Welcome to AMMSA.COM, the news archive website for our family of Indigenous news publications.

Ask not for whom the drum beats, it beats for thee [column]

Author

By Drew Hayden Taylor, Windspeaker Columnist

Volume

34

Issue

4

Year

2016

The Urbane Indian

 

The
northern Ontario community of Attawapiskat is only too familiar with
tragedy—flooding, chronic housing shortages, government disregard, flagrant
misspelling of its name. And now a frighteningly high rate of suicide and
suicide attempts amongst the youth there.

It
would be enough to break their hearts, if their hearts weren’t so strong. Next
to follow, was a barrage of

the
unsympathetic questions that usually follow any of these calamities, usually
asked by puzzled southern non-Native individuals or, as we like to call them in
this politically correct age, people of pallor. Why don’t you just move?

Native
people get questions like this all the time. During the time of the Truth and
Reconciliation Commission, I can’t tell you how many times I’ve heard those
people who’ve had childhoods unencumbered by a steady diet of Manifest Destiny
ask in serious baffled frustration, “Why don’t you people just get over
it?” 

Get
over it, huh?  It’s not a wall, people!

And
before those questions there was the always popular, “What do you people really
want?”  I would always answer with “Well, stop killing our women, and
stealing our children and that would be a good beginning!”

Prior
to that, it all started with “Would you mind signing here?”

Admit
it: You’ve likely wondered it yourself why the Attawapiskatians (or
Attawapiskatites) don’t just roll up their blankets, hop a bus and fry their
bannock somewhere else up river. 

Scott
Gilmore of Maclean’s has thought
about it
. Walrus Magazine editor-in-chief Jonathan Kay has considered
it
. Even former Prime Minister Jean Chretien has suggested it. 

Well,
it’s not that easy. It’s a complex issue that’s not so easily solved by just a
simple change in geography. There’s a certain connection to land and
environment. A community like this has a little more heart and soul than an
apartment.

I’m
sure you’ll remember the famous story of Randall Truman, the man who lived at
the foot of Mount St. Helens when he was told the mountain might just possibly
blow up. Told this repeatedly, the man refused to move, regardless of the
threat. This was his home and he died with it.

Okay,
maybe not the best example, but never underestimate a person’s, or people’s,
connection to their home, regardless of the dangers, especially with Native
people. Keep in mind that the Cree of Attawapiskat used to be nomadic,
following the caribou and other game, as the need arose. 

That
is until they met other nomadic, but non-Native people, who found it their
mission to travel the world telling people like the Cree they could no longer
be nomadic, under penalty of law.

Then
these same formerly nomadic people from across the ocean would later relocate
the children of these formerly nomadic Native people to other faraway places.

Also,
past experience has taught Indigenous people that once they have been
relocated, these same non-Native people usually find whacks and whacks of fur,
gas, diamonds or Aeroplan miles buried somewhere in the territory. So, 500
years of colonization has given First Nation people a learned aversion to
forced relocation.

And
as for finding some place better to live... Where is it better? I suppose they
could go to Calgary—no wait, that place also has a history of flooding. What
about Vancouver? No, I’ve heard the housing situation there is almost as bad as
in Attawapiskat.

That’s
the point. The grass may always be greener on the other side, but it could come
with crab grass and poison ivy too. With ticks.

People
need to understand that the problems in Attawapiskat and other northern communities
run deeper than simply location.
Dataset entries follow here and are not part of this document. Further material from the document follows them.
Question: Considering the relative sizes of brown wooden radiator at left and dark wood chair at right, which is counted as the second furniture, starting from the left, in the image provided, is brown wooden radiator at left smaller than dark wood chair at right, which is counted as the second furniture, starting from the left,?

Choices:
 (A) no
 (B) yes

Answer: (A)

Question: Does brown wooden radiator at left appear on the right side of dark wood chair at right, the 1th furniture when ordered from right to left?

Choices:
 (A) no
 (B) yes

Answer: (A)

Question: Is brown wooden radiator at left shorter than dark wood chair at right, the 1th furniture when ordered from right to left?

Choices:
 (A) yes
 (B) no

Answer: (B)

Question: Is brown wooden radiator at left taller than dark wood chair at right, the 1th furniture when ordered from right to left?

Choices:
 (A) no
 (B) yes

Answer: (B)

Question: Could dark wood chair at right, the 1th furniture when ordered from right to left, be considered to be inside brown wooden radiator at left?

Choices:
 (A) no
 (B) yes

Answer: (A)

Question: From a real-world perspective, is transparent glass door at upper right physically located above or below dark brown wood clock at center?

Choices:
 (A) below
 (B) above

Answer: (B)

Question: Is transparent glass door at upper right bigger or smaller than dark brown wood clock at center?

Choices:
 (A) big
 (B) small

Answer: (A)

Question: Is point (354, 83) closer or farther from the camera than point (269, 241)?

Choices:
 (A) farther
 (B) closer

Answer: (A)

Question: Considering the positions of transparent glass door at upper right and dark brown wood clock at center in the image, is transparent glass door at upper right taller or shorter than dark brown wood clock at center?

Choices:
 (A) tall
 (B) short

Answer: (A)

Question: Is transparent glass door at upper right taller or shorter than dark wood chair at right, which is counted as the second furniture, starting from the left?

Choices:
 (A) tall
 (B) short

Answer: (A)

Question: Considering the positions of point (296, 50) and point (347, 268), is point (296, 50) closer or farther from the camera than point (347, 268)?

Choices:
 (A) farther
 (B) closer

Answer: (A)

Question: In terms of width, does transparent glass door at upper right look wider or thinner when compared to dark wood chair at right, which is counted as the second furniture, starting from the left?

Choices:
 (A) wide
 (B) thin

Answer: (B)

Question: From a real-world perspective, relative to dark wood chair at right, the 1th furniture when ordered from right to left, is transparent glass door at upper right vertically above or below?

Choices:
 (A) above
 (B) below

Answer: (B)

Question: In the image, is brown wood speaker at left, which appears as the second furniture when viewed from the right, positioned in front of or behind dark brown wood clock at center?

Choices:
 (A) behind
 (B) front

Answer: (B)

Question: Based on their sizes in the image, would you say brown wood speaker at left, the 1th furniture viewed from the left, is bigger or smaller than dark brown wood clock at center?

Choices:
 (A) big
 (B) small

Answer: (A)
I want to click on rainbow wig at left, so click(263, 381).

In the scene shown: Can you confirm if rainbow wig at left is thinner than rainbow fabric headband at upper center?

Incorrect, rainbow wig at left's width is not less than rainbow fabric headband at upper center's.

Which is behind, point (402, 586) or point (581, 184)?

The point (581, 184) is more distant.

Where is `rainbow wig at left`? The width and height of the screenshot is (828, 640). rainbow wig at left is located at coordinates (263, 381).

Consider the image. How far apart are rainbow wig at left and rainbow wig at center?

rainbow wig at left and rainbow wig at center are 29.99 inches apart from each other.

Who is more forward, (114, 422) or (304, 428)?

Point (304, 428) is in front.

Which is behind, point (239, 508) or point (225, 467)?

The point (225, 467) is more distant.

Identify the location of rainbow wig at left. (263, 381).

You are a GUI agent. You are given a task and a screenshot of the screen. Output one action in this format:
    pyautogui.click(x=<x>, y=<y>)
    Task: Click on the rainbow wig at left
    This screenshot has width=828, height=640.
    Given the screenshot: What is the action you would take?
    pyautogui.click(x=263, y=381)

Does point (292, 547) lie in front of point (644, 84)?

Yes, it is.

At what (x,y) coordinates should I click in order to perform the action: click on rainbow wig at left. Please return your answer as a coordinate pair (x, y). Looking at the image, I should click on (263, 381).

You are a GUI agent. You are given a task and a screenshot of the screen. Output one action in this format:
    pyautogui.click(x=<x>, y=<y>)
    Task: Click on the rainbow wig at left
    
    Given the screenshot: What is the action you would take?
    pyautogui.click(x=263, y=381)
Many of the issues plaguing that community
would simply move with the people.  What needs to be dealt with first are
the matters infecting these people’s lives that spring from hundreds of years
of colonization and the paternalistic attitudes held by government.

Social
malaise doesn’t come from the house and street address. It comes from history.

Why
don’t they move? Here’s a counter question: Why don’t you move? In case you
weren’t aware, there were quite probably suicides, drug issues, environmental
problems and general matters of social unrest where you currently fry your eggs
and practice your yoga.

Cree
communities are not R.V parks, ready to uproot at a moment’s notice.

Following
that yellow brick road just exchanges one set of problems for another. Unlike
most people who ask these unfortunate questions, I’ve been to Attawapiskat and
it’s actually a beautiful community. I’ve talked to their children. I’ve toured
the village. I have also been around the world and seen far worse places. I
can’t blame them for not necessarily wanting to move.